Concepedia

Publication | Open Access

Prevention of Bleeding in Patients with Atrial Fibrillation Undergoing PCI

1.5K

Citations

12

References

2016

Year

TLDR

In patients with atrial fibrillation undergoing PCI, standard vitamin K antagonist plus dual antiplatelet therapy reduces thrombosis but increases bleeding, and the safety of rivaroxaban combined with one or two antiplatelet agents remains uncertain. The study randomized 2,124 nonvalvular AF patients who had PCI with stenting to low‑dose rivaroxaban plus a P2Y12 inhibitor, very‑low‑dose rivaroxaban plus dual antiplatelet therapy, or dose‑adjusted vitamin K antagonist plus dual antiplatelet therapy, and assessed clinically significant bleeding as the primary safety outcome. Rivaroxaban regimens produced significantly lower rates of clinically significant bleeding (16.8%–18.0% vs 26.7%) compared with standard therapy, while cardiovascular death, myocardial infarction, and stroke rates were similar across groups, though wide confidence intervals limit definitive efficacy conclusions. Funded by Janssen Scientific Affairs and Bayer Pharmaceuticals; trial registered NCT01830543.

Abstract

In patients with atrial fibrillation undergoing percutaneous coronary intervention (PCI) with placement of stents, standard anticoagulation with a vitamin K antagonist plus dual antiplatelet therapy (DAPT) with a P2Y12 inhibitor and aspirin reduces the risk of thrombosis and stroke but increases the risk of bleeding.

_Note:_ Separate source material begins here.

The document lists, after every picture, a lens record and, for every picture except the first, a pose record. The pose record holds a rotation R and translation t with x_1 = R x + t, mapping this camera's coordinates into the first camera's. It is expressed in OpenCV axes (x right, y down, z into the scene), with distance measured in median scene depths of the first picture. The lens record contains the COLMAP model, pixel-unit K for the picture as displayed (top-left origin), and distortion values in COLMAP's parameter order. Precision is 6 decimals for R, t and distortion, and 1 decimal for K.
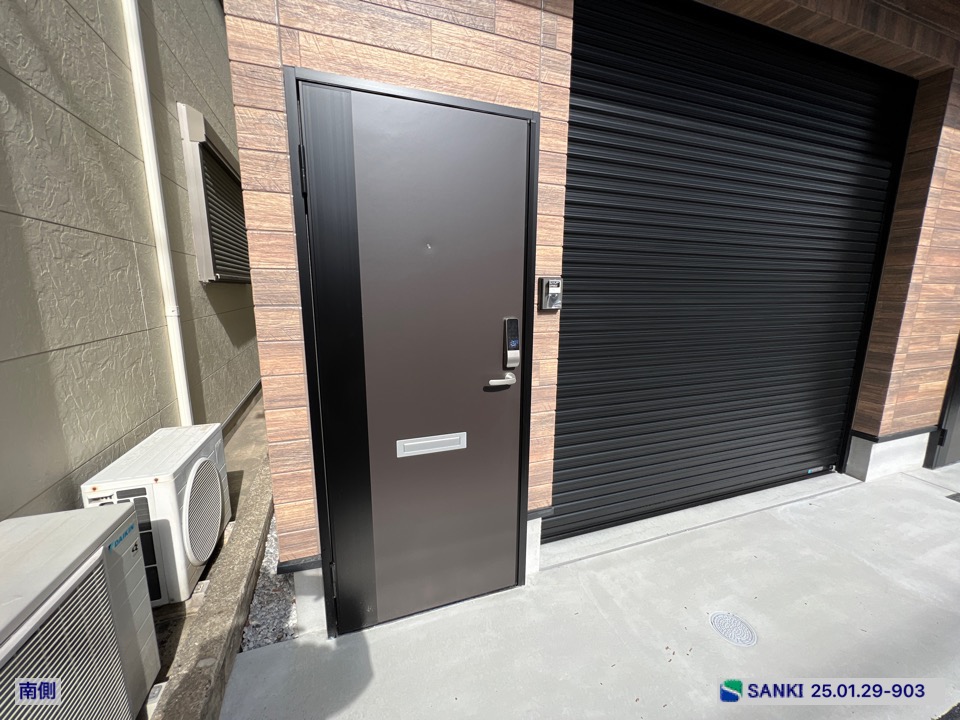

The effectiveness and safety of anticoagulation with rivaroxaban plus either one or two antiplatelet agents are uncertain. We randomly assigned 2124 participants with nonvalvular atrial fibrillation who had undergone PCI with stenting to receive, in a 1:1:1 ratio, low-dose rivaroxaban (15 mg once daily) plus a P2Y12 inhibitor for 12 months (group 1), very-low-dose rivaroxaban (2.5 mg twice daily) plus DAPT for 1, 6, or 12 months (group 2), or standard therapy with a dose-adjusted vitamin K antagonist (once daily) plus DAPT for 1, 6, or 12 months (group 3). The primary safety outcome was clinically significant bleeding (a composite of major bleeding or minor bleeding according to Thrombolysis in Myocardial Infarction [TIMI] criteria or bleeding requiring medical attention). The rates of clinically significant bleeding were lower in the two groups receiving rivaroxaban than in the group receiving standard therapy (16.8% in group 1, 18.0% in group 2, and 26.7% in group 3; hazard ratio for group 1 vs. group 3, 0.59; 95% confidence interval [CI], 0.47 to 0.76; P<0.001; hazard ratio for group 2 vs. group 3, 0.63; 95% CI, 0.50 to 0.80; P<0.001). The rates of death from cardiovascular causes, myocardial infarction, or stroke were similar in the three groups (Kaplan-Meier estimates, 6.5% in group 1, 5.6% in group 2, and 6.0% in group 3; P values for all comparisons were nonsignificant). In participants with atrial fibrillation undergoing PCI with placement of stents, the administration of either low-dose rivaroxaban plus a P2Y12 inhibitor for 12 months or very-low-dose rivaroxaban plus DAPT for 1, 6, or 12 months was associated with a lower rate of clinically significant bleeding than was standard therapy with a vitamin K antagonist plus DAPT for 1, 6, or 12 months. The three groups had similar efficacy rates, although the observed broad confidence intervals diminish the surety of any conclusions regarding efficacy. (Funded by Janssen Scientific Affairs and Bayer Pharmaceuticals; PIONEER AF-PCI ClinicalTrials.gov number, NCT01830543 . ).